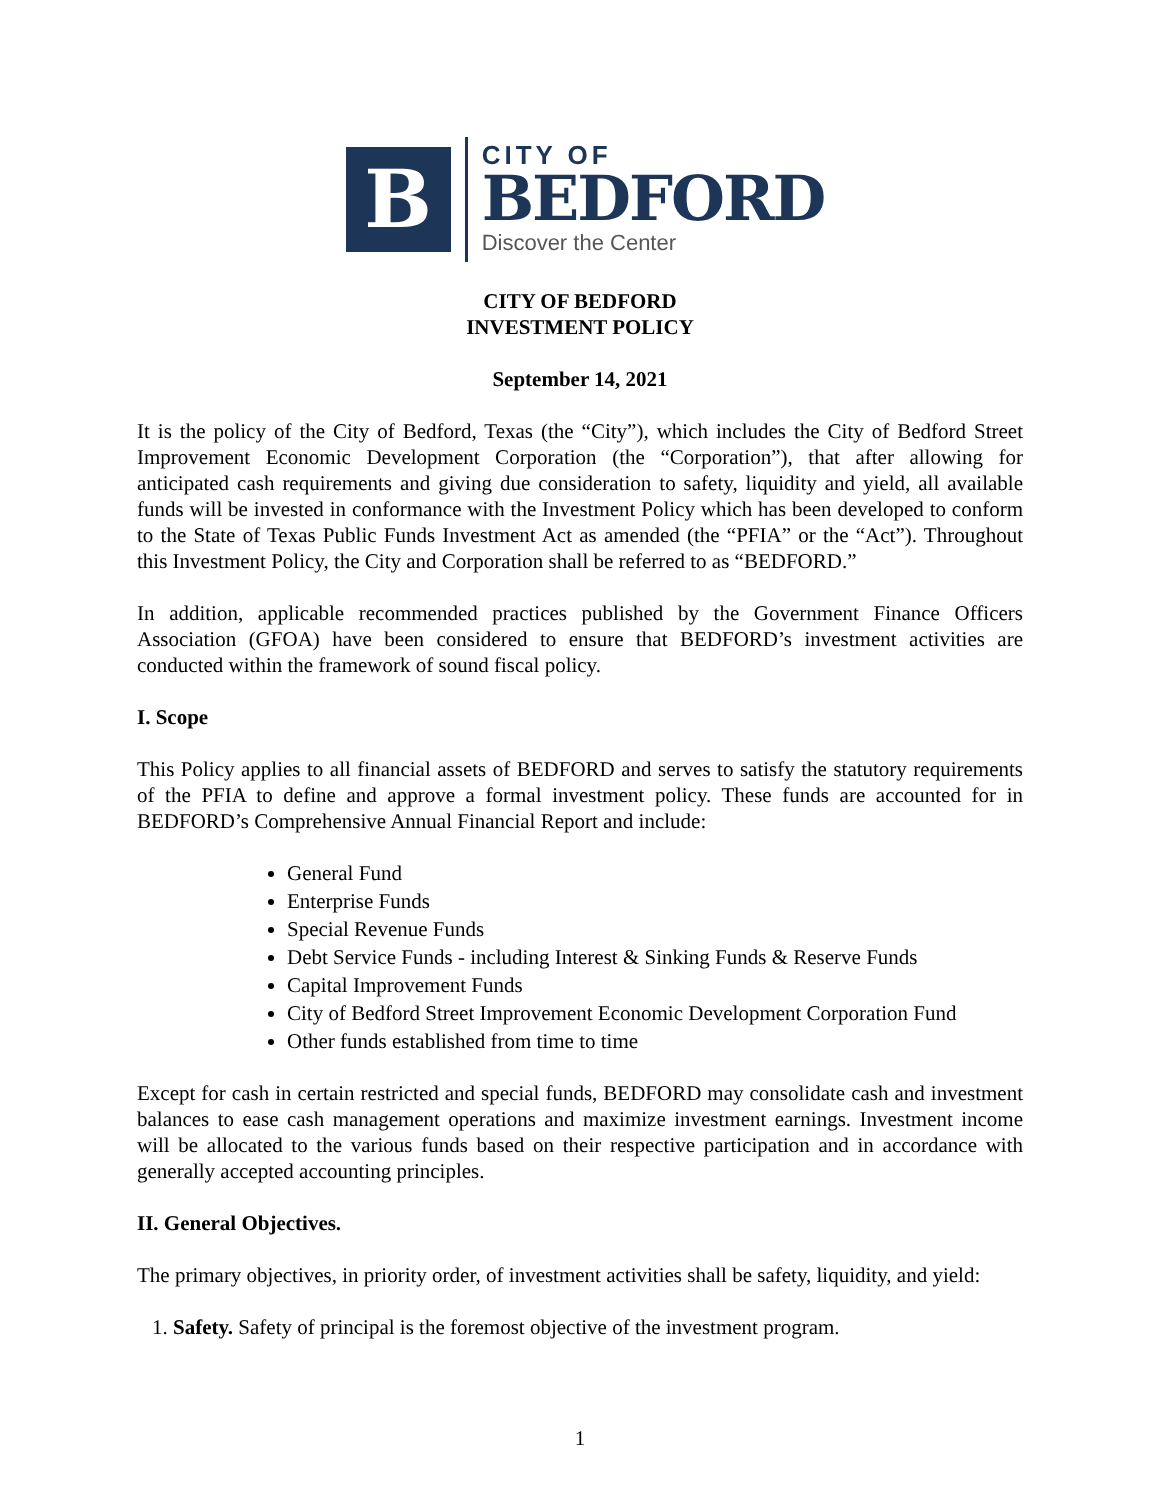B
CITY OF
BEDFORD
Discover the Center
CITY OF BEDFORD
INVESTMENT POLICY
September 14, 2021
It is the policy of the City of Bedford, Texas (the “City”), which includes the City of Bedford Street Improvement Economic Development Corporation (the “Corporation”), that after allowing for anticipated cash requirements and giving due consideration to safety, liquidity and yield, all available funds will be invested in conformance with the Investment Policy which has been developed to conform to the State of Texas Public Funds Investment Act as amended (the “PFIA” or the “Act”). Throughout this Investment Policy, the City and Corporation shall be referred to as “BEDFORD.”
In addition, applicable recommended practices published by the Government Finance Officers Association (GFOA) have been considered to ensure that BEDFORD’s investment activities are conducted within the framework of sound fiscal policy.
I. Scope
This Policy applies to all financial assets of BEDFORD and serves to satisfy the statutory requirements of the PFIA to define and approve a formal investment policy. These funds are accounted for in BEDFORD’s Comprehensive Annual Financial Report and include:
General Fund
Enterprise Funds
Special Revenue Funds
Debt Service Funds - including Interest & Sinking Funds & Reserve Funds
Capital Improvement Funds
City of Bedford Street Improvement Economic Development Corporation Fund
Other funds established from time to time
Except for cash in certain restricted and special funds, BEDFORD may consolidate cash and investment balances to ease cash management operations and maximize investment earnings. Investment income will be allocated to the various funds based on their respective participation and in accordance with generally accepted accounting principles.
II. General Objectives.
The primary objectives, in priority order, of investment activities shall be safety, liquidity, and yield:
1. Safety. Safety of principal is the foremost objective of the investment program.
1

DIRECTIONS FOR THIS TASK:
Down to the last line, return the entries above exactly, with no pictures.

YOUR SOLUTION:
B
CITY OF
BEDFORD
Discover the Center
CITY OF BEDFORD
INVESTMENT POLICY
September 14, 2021
It is the policy of the City of Bedford, Texas (the “City”), which includes the City of Bedford Street Improvement Economic Development Corporation (the “Corporation”), that after allowing for anticipated cash requirements and giving due consideration to safety, liquidity and yield, all available funds will be invested in conformance with the Investment Policy which has been developed to conform to the State of Texas Public Funds Investment Act as amended (the “PFIA” or the “Act”). Throughout this Investment Policy, the City and Corporation shall be referred to as “BEDFORD.”
In addition, applicable recommended practices published by the Government Finance Officers Association (GFOA) have been considered to ensure that BEDFORD’s investment activities are conducted within the framework of sound fiscal policy.
I. Scope
This Policy applies to all financial assets of BEDFORD and serves to satisfy the statutory requirements of the PFIA to define and approve a formal investment policy. These funds are accounted for in BEDFORD’s Comprehensive Annual Financial Report and include:
General Fund
Enterprise Funds
Special Revenue Funds
Debt Service Funds - including Interest & Sinking Funds & Reserve Funds
Capital Improvement Funds
City of Bedford Street Improvement Economic Development Corporation Fund
Other funds established from time to time
Except for cash in certain restricted and special funds, BEDFORD may consolidate cash and investment balances to ease cash management operations and maximize investment earnings. Investment income will be allocated to the various funds based on their respective participation and in accordance with generally accepted accounting principles.
II. General Objectives.
The primary objectives, in priority order, of investment activities shall be safety, liquidity, and yield:
1. Safety. Safety of principal is the foremost objective of the investment program.
1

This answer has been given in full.